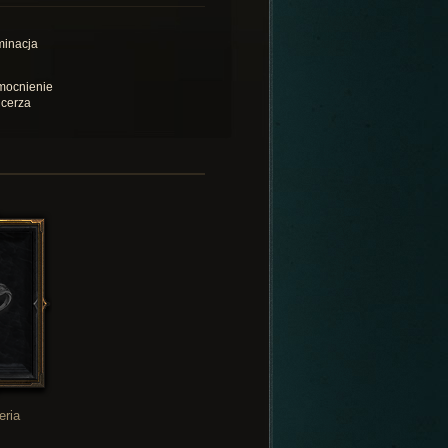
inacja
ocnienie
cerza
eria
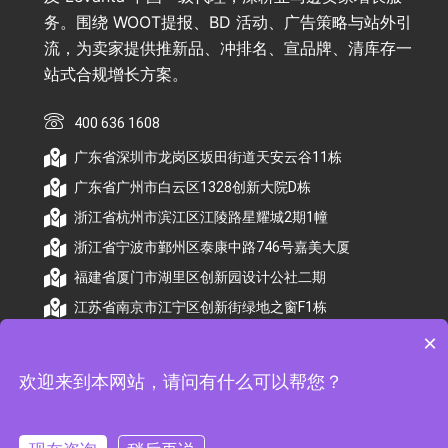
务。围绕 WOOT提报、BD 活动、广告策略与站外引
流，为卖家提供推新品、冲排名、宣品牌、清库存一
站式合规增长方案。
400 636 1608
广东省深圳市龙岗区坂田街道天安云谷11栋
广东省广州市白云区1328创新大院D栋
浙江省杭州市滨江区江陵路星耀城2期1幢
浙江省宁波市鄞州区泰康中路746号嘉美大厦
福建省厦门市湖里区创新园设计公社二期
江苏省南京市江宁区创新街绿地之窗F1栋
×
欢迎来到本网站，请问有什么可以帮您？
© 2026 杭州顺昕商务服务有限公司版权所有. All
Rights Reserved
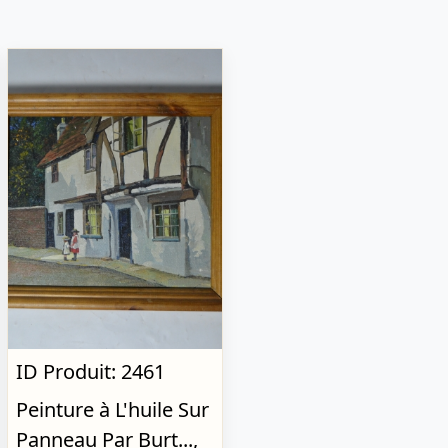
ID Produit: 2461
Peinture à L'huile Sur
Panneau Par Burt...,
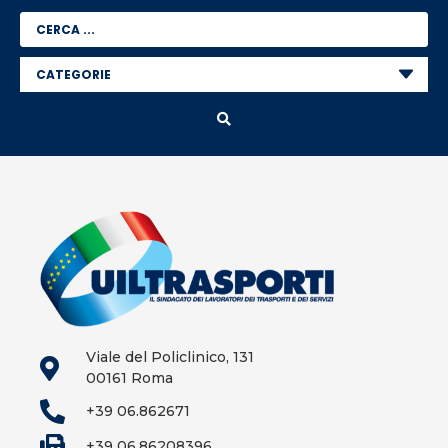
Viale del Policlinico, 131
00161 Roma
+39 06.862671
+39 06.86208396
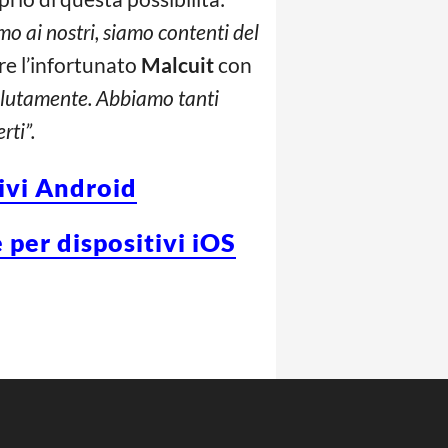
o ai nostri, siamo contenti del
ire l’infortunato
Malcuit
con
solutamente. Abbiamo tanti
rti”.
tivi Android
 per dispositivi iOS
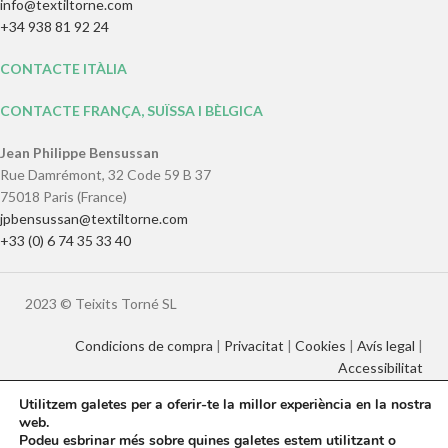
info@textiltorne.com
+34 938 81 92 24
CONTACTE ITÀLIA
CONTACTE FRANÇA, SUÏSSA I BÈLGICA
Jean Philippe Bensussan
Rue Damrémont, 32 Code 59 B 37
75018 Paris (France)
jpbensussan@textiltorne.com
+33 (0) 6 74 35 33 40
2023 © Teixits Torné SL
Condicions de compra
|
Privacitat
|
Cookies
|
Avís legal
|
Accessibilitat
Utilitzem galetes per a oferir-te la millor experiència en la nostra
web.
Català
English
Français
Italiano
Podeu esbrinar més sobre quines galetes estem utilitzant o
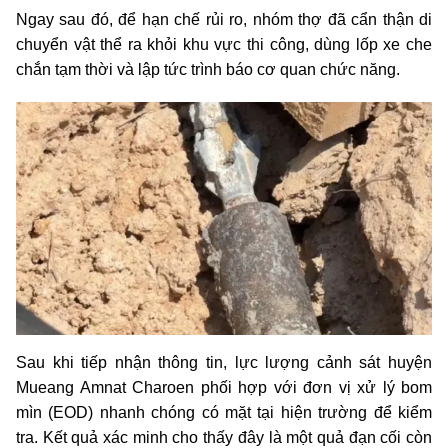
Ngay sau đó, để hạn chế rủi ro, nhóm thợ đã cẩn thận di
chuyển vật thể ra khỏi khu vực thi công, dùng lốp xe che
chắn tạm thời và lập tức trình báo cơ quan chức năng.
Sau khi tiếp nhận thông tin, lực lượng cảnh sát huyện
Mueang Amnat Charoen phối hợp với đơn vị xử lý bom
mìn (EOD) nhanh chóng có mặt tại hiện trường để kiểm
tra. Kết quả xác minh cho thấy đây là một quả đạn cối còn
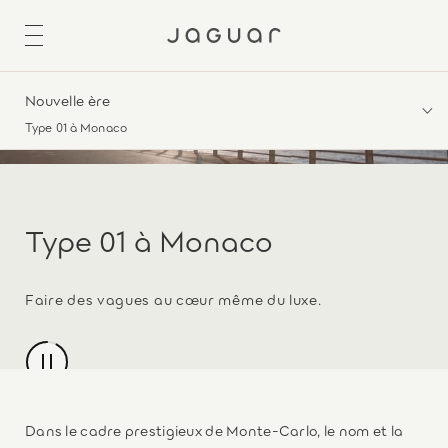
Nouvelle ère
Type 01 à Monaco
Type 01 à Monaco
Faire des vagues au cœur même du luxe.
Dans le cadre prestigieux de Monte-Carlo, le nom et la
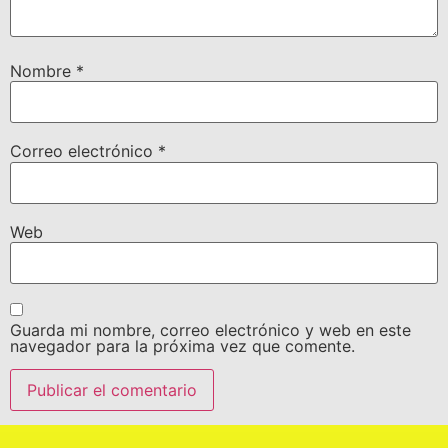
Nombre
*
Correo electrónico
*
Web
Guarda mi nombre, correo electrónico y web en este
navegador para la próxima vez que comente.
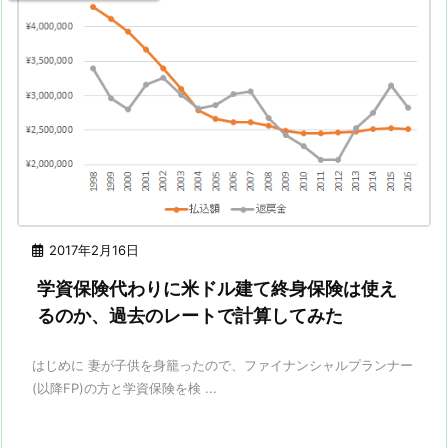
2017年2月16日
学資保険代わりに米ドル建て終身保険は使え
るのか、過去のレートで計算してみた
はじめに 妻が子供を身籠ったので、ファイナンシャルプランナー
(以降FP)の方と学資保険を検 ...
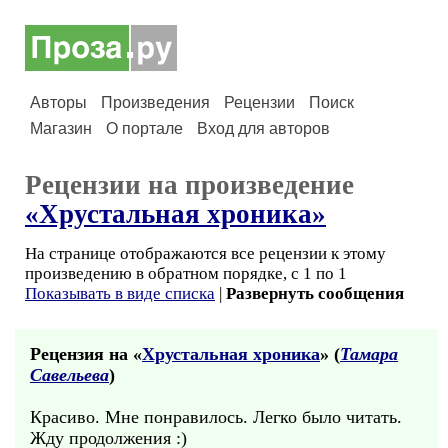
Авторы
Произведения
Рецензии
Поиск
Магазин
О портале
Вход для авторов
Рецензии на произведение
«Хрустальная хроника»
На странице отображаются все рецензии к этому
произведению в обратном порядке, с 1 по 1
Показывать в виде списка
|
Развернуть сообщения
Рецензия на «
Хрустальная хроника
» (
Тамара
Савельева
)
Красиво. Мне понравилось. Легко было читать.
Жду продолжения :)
========================================
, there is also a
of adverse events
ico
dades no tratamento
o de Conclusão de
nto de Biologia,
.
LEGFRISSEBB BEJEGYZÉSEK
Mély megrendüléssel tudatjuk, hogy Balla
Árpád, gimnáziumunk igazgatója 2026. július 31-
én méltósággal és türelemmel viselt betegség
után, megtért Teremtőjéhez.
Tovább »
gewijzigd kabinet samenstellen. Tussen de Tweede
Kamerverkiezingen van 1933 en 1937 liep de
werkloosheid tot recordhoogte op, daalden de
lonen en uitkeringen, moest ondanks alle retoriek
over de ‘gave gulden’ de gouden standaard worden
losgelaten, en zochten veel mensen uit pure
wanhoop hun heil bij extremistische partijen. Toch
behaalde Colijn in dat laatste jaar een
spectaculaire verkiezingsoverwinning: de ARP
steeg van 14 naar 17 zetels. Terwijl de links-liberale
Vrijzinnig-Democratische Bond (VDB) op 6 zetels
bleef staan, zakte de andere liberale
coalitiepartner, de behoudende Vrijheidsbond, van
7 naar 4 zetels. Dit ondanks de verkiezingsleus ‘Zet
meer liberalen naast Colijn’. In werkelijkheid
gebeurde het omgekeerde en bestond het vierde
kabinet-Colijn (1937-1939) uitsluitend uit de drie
========================================
**DIRECTIONS:**
What you return must be the lines above that run from the line with "Вход для авторов" to the line with "Жду продолжения :)", inclusive, each copied exactly.

**EXERCISE RESULT:**
Вход для авторов
Рецензии на произведение
«Хрустальная хроника»
На странице отображаются все рецензии к этому
произведению в обратном порядке, с 1 по 1
Показывать в виде списка
|
Развернуть сообщения
Рецензия на «
Хрустальная хроника
» (
Тамара
Савельева
)
Красиво. Мне понравилось. Легко было читать.
Жду продолжения :)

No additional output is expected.